In other words, Obama’s Black advisors told him, forget the “color-blind” pitch. Michelle embodied the idea that no one could escape history, that a “post-racial” politics still needed to account for racial solidarity and to directly address the desires and needs of racially oppressed communities. She delivered big-time in South Carolina, the turning point for Obama in the African American electorate.

But, in no small part because of their denial of the realities of race, Obama and his campaign still had to play catchup against the Clinton campaign with Latino leaders and communities.

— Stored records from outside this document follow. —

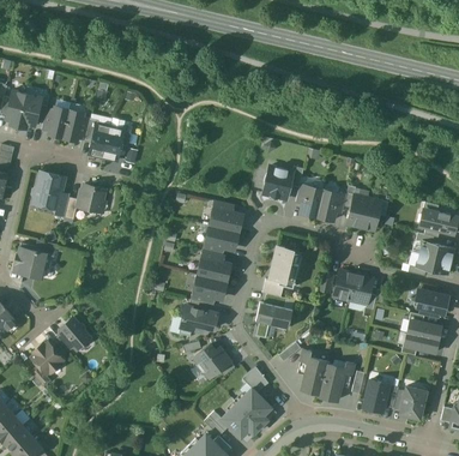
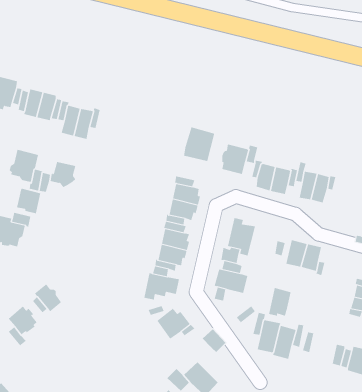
building: none -> [183,126,215,162]
building: none -> [16,188,41,214]
building: none -> [268,287,291,317]
building: [363,380,388,412] -> none
building: [237,388,276,426] -> none

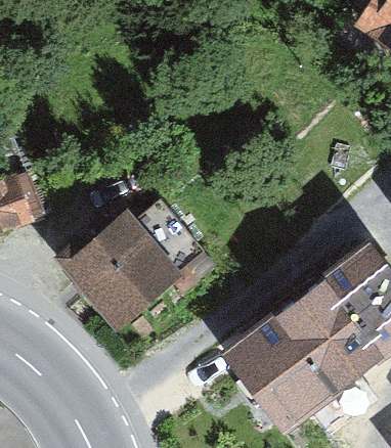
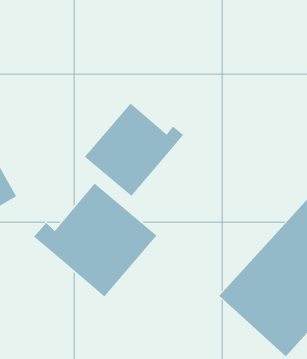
building: none -> [84,102,184,197]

The campaign’s strategy in the first contests left Mr. Obama vulnerable with Latinos, which hurt him in California and could do the same in the Texas primary on March 4.

Faulted by Latino leaders as not being visible enough in their communities and not understanding what issues resonated with immigrants, the campaign has been trying hard to catch up, scheduling more face-to-face meetings with voters, snaring endorsements from Latino politicians and fine-tuning his message.

The campaign claims it has learned from California, and his Latino field director says Obama will apply to Texas the same kind of attention it has lavished on Iowa and South Carolina.

Mr. Obama’s national field director, Cuauhtemoc Figueroa, vowed that Mr. Obama’s effort in Texas would be different.

“You are going to see Senator Obama campaign the way he did in Iowa,” Mr. Figueroa said. “We’re going to take him to little communities so that he’s not only going to touch voters with his words, he’s going to be able to reach out and physically touch them.”

One revealing quote should raise worries. Here’s his top advisor, David Axelrod, who seems to suggest that the campaign still views even African Americans more as emergent–useful for votes and campaign donations–than insurgent–needing to be considered carefully in agenda discussions.

“He believes you can have the support of the black community, appealing to the pride they feel in his candidacy, and still win support among whites,” Mr. Axelrod said.

Do “post-racial” politics merely mean a new way of marginalizing a racial justice agenda?